Son réseau personnel constitue d’ailleurs l’un de ses principaux atouts. Pendant ses années à la présidence du Sénégal puis à la tête de l’Union africaine, il a développé des relations avec des dirigeants européens, américains, asiatiques et du Moyen-Orient. Plusieurs de ses soutiens estiment qu’il dispose aujourd’hui d’une crédibilité suffisante pour dialoguer avec l’ensemble des grandes puissances sans être perçu comme le représentant exclusif d’un bloc géopolitique.
Son socle politique demeure néanmoins africain.

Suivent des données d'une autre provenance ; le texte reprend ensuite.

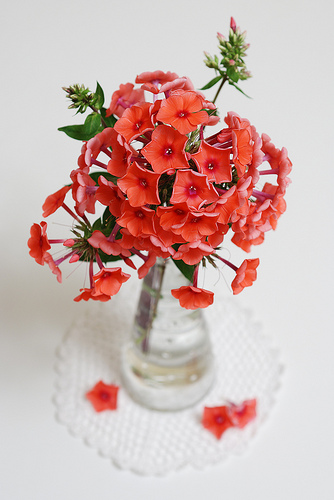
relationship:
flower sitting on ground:
[88, 379, 120, 413] [0, 258, 332, 496]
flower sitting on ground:
[199, 402, 237, 441] [0, 258, 332, 496]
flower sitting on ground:
[227, 397, 261, 429] [0, 258, 332, 496]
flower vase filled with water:
[122, 255, 215, 408] [121, 343, 216, 411]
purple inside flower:
[188, 184, 199, 195] [166, 166, 211, 211]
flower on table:
[88, 379, 120, 413] [0, 258, 332, 496]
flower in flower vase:
[168, 284, 215, 313] [122, 255, 215, 408]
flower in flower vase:
[229, 256, 261, 293] [122, 255, 215, 408]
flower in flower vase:
[90, 267, 133, 299] [122, 255, 215, 408]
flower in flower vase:
[27, 219, 53, 266] [122, 255, 215, 408]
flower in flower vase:
[166, 166, 211, 211] [122, 255, 215, 408]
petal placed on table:
[199, 402, 237, 441] [3, 199, 332, 499]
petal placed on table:
[227, 397, 261, 429] [3, 199, 332, 499]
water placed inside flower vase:
[121, 343, 216, 411] [122, 255, 215, 408]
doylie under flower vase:
[56, 298, 283, 476] [122, 255, 215, 408]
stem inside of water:
[138, 261, 166, 362] [121, 343, 216, 411]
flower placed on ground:
[88, 379, 120, 413] [0, 258, 332, 496]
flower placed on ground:
[199, 402, 237, 441] [0, 258, 332, 496]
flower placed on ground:
[227, 397, 261, 429] [0, 258, 332, 496]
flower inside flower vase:
[27, 219, 53, 266] [122, 255, 215, 408]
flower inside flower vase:
[90, 267, 133, 299] [122, 255, 215, 408]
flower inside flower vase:
[168, 284, 215, 313] [122, 255, 215, 408]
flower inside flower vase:
[229, 256, 261, 293] [122, 255, 215, 408]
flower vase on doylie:
[122, 255, 215, 408] [56, 298, 283, 476]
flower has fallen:
[199, 402, 237, 441] [198, 399, 238, 439]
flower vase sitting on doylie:
[122, 255, 215, 408] [56, 298, 283, 476]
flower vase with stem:
[122, 255, 215, 408] [138, 261, 166, 362]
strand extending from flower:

Le soutien de pays de l’Union africaine lui apporte une légitimité précieuse. Plus récemment, le gouvernement sénégalais a également décidé de soutenir officiellement sa candidature. Ce point n’était pas acquis d’avance après l’alternance politique à Dakar, mais le ralliement du pouvoir sénégalais offre désormais à Macky Sall les ressources diplomatiques d’un État engagé dans sa campagne internationale.
Pour autant, ses chances de succès restent difficiles à évaluer.
Le premier obstacle provient de la concurrence. Plusieurs poids lourds sont également en lice, notamment l’ancienne présidente chilienne Michelle Bachelet et le directeur général de l’Agence internationale de l’énergie atomique, l’Argentin Rafael Grossi. Aucun candidat ne semble actuellement bénéficier d’une avance décisive, ce qui rend le scrutin particulièrement ouvert.
Le deuxième obstacle est d’ordre géopolitique. Une tradition non écrite veut que le poste de secrétaire général tourne entre les grandes régions du monde. De nombreux diplomates considèrent ainsi que l’Amérique latine et les Caraïbes pourraient être favorisées cette fois-ci, n’ayant jamais obtenu le poste. Cette logique informelle pourrait avantager des candidats latino-américains au détriment du Sénégalais.
Enfin, Macky Sall doit composer avec les controverses qui entourent la fin de sa présidence. Des organisations et des collectifs sénégalais opposés à son bilan ont déjà manifesté leur hostilité à sa candidature, mettant en avant les tensions politiques et les arrestations survenues entre 2021 et 2024. Même si ces critiques ne sont pas nécessairement déterminantes pour les membres du Conseil de sécurité, elles pourraient alimenter un débat sur sa capacité à incarner les valeurs défendues par l’ONU.
Pourtant, plusieurs analystes considèrent que la fragmentation du vote latino-américain pourrait paradoxalement lui ouvrir une fenêtre de tir. Si Michelle Bachelet, Rafael Grossi et d’autres candidats de la région peinent à fédérer un consensus, Macky Sall pourrait apparaître comme une solution de compromis acceptable pour les grandes puissances. Certains experts vont jusqu’à le décrire comme l’un des candidats les mieux placés pour incarner cette option médiane recherchée par le Conseil de sécurité.
En définitive, la candidature de Macky Sall repose sur un pari : transformer un soutien continental fort en consensus mondial. Il dispose d’atouts réels, notamment l’appui africain, un réseau diplomatique étendu et des relations suivies avec des acteurs influents comme la France et la Chine. Mais son destin dépendra moins des applaudissements de l’Assemblée générale que des calculs stratégiques de Washington, Pékin, Moscou, Londres et Paris.
À ce stade, l’ancien président sénégalais n’est ni le favori incontesté ni un outsider. Il occupe une position plus subtile : celle du candidat que suffisamment de pays pourraient accepter si aucun autre n’arrive à s’imposer. Et dans l’histoire des Nations unies, c’est souvent ainsi que naissent les victoires les plus improbables.